Germany sends field hospital to Ukraine

Mon 24th Jan, 2022

In the Ukraine conflict, the German government wants to deliver a field hospital to Kiev, but continues to reject arms deliveries. In February, "a complete field hospital will be handed over, including the necessary training, all co-financed by Germany with 5.3 million euros," German Defense Minister Christine Lambrecht told the Welt am Sonntag newspaper."

He added that Germany has also already supplied respirators and is treating seriously injured soldiers from Ukraine in Bundeswehr hospitals. He said the German government must do everything it can to de-escalate the crisis situation. "Supplying weapons would not be helpful at the moment - that is the consensus within the German government," the SPD politician stressed.

The "seriousness of the situation" demands an immediate rethink and a change of course on the issue of arms deliveries to Ukraine, Ukrainian Ambassador Andrij Melnyk demanded in the "Handelsblatt". His country will "not rest in convincing the German government and the opposition to deliver defensive weapons to Ukraine."

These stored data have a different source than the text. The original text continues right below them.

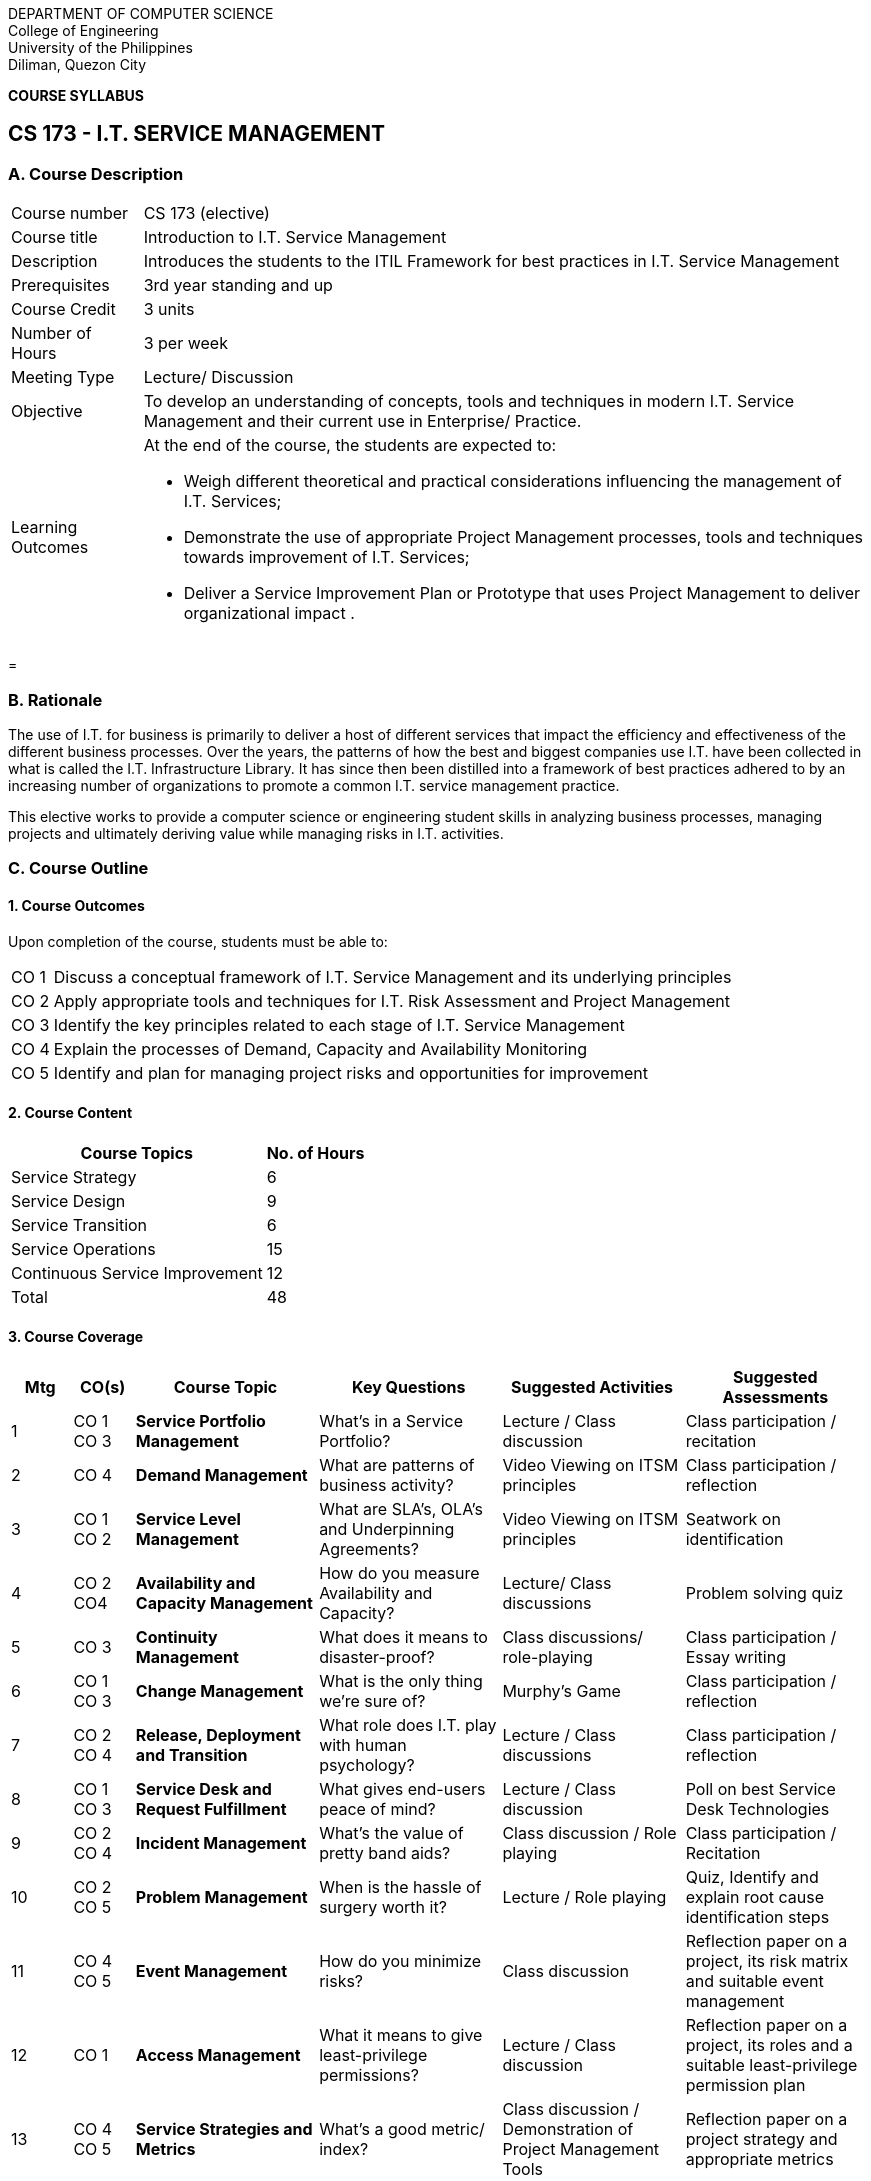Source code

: 
[.text-center]
DEPARTMENT OF COMPUTER SCIENCE +
College of Engineering +
University of the Philippines +
Diliman, Quezon City

[.text-center]
*COURSE SYLLABUS* 

[.text-center]
== *CS 173 -  I.T. SERVICE MANAGEMENT*

[.text-left]
=== A. Course Description

[horizontal]
Course number:: CS 173 (elective)
Course title:: Introduction to I.T. Service Management
Description:: Introduces the students to the ITIL Framework for best practices in I.T. Service Management
Prerequisites:: 3rd year standing and up
Course Credit:: 3 units 
Number of Hours:: 3 per week
Meeting Type:: Lecture/ Discussion

Objective::  To develop an understanding of concepts, tools and techniques in modern I.T. Service Management and their current use in Enterprise/ Practice.

Learning Outcomes:: At the end of the course, the students are expected to:

    * Weigh different theoretical and practical considerations influencing the management of I.T. Services; 
    
    * Demonstrate the use of  appropriate Project Management processes, tools and techniques towards improvement of I.T. Services;
    
    * Deliver a Service Improvement Plan or Prototype that uses Project Management to deliver organizational impact .

<<<
= 
[.text-justify]
=== B. Rationale

The use of I.T. for business is primarily to deliver a host of different services that impact the efficiency and effectiveness of the different business processes. Over the years, the patterns of how the best and biggest companies use I.T. have been collected in what is called the I.T. Infrastructure Library. It has since then been distilled into a framework of best practices adhered to by an increasing number of organizations to promote a common I.T. service management practice. 

This elective works to provide a computer science or engineering student skills in analyzing business processes, managing projects and ultimately deriving value while managing risks in  I.T. activities. 

[.text-left]
=== C. Course Outline

==== 1. Course Outcomes

Upon completion of the course, students must be able to:

[horizontal]
CO 1:: Discuss a conceptual framework of I.T. Service Management and its underlying principles
CO 2:: Apply appropriate tools and techniques for I.T. Risk Assessment and Project Management
CO 3:: Identify the key principles related to each stage of I.T. Service Management
CO 4:: Explain the processes of Demand, Capacity and Availability Monitoring
CO 5:: Identify and plan for managing project risks and opportunities for improvement


==== 2. Course Content


[%autowidth,options="header, footer", cols="2,^"]
|====================
| Course Topics | No. of Hours 
| Service Strategy | 6 
| Service Design | 9 
| Service Transition | 6 
| Service Operations | 15 
| Continuous Service Improvement | 12 
| Total  | 48
|====================

<<<

==== 3. Course Coverage

[width="100%", options="header",cols="^,^,3s,3,3,3"]
|===

| Mtg
| CO(s)
| Course Topic
| Key Questions
| Suggested Activities
| Suggested Assessments

| 1
| CO 1
    CO 3
| Service Portfolio Management
| What's in a Service Portfolio?
| Lecture / Class discussion 
| Class participation / recitation

| 2
| CO 4
| Demand Management
| What are patterns of business activity?
| Video Viewing on ITSM principles
| Class participation / reflection 

| 3
| CO 1
    CO 2
| Service Level Management
| What are SLA's, OLA's and Underpinning Agreements?
| Video Viewing on ITSM principles
| Seatwork on identification

| 4
| CO 2
    CO4
| Availability and Capacity Management
| How do you measure Availability and Capacity?
| Lecture/ Class discussions
| Problem solving quiz

| 5
| CO 3
| Continuity Management
| What does it means to disaster-proof?
| Class discussions/ role-playing
| Class participation / Essay writing 

| 6
| CO 1
    CO 3
| Change Management
| What is the only thing we're sure of?
| Murphy's Game 
| Class participation / reflection 

| 7 
| CO 2
    CO 4
| Release, Deployment and Transition
| What role does I.T. play with human psychology?
| Lecture / Class discussions
| Class participation / reflection

| 8
| CO 1
    CO 3
| Service Desk and Request Fulfillment
| What gives end-users peace of mind?
| Lecture / Class discussion
| Poll on best Service Desk Technologies

| 9 
| CO 2
    CO 4
| Incident Management
| What's the value of pretty band aids?
| Class discussion / Role playing 
| Class participation / Recitation 

| 10 
| CO 2
    CO 5
| Problem Management 
| When is the hassle of surgery worth it? 
| Lecture / Role playing 
| Quiz, Identify and explain root cause identification steps 

| 11 
| CO 4
    CO 5
| Event Management 
| How do you minimize risks? 
| Class discussion 
| Reflection paper on a project, its risk matrix and suitable event management

| 12 
| CO 1
| Access Management 
| What it means to give least-privilege permissions? 
| Lecture / Class discussion 
| Reflection paper on a project, its roles and a suitable least-privilege permission plan

| 13
| CO 4
    CO 5
| Service Strategies and Metrics 
| What's a good metric/ index?  
| Class discussion / Demonstration of Project Management Tools
| Reflection paper on a project strategy and appropriate metrics 

| 14 
| CO 4
| Data Gathering 
| How much does good data cost? 
| Class discussion / Role playing 
| Recitation / Reflection paper

| 15 
| CO 2
    CO 5
| Data Processing and Analysis
| How does packaging help in delivery? 
| Class discussion / Demonstration 
| Case study 

| 16 
| CO 5
| Data Presentation and Improvement Plan 
| What do you know, how sure are you and how would you best to move forward?
| Class discussion / Recitation  
| Case study 

| 17
|
|
|
|
s| Final examination



|===


<<<

==== 4. Course Requirements 
    
1. Case Studies 
2. In-class Seatwork 
3. Project Plan Proposal
4. Attendance and Participation / Recitation
5. Examinations (Midterms and Finals)


[.text-left]
=== D. References

1. Axelos(2019)._ITIL® Foundation, ITIL 4 edition_. 
2. P. Bourque and R.E. Fairley, eds.(2014). _Guide to the Software Engineering Body of Knowledge_. Version 3.0, IEEE Computer Society;www.swebok.org.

At the moment, the country is not even concerned about weapons, but about equipment for "the volunteers who are just signing up for the Landwehr to defend their homeland together with the armed forces," Melnyk continued. For them, he said, Ukraine urgently needs 100,000 helmets and protective vests.

Meanwhile, the United States has sent new military aid to Ukraine. On Saturday night, a U.S. cargo plane landed at an airport in the capital, Kiev, according to the U.S. Embassy there on the short message service Twitter. On board, it said, was 90 tons of cargo, including ammunition "for frontline defense." This support had been ordered by U.S. President Joe Biden, it said.

The embassy published pictures showing the plane being unloaded. It was the first of several deliveries, it said. This "demonstrates the United States' strong commitment to Ukraine's sovereign right to self-defense."

Russia had repeatedly called on Ukraine not to arm itself further because this would fuel military tensions and could encourage the country to attack the Donbass region in the east of the ex-Soviet republic, for example, in order to take back the breakaway parts of the Luhansk and Donetsk regions there. Just Friday, Russia's Foreign Minister Sergei Lavrov and his U.S. counterpart Antony Blinken met for crisis talks in Geneva.

Most recently, the Kremlin had sharply criticized the supply of light anti-tank weapons from Britain to Ukraine. The Baltic states of Estonia, Latvia and Lithuania now also want to send U.S.-made anti-tank missiles and anti-aircraft systems to Ukraine. The background to this is the severe tensions in the Ukraine conflict and fears in the West that Russia could attack the neighboring country. Moscow has already rejected this on several occasions.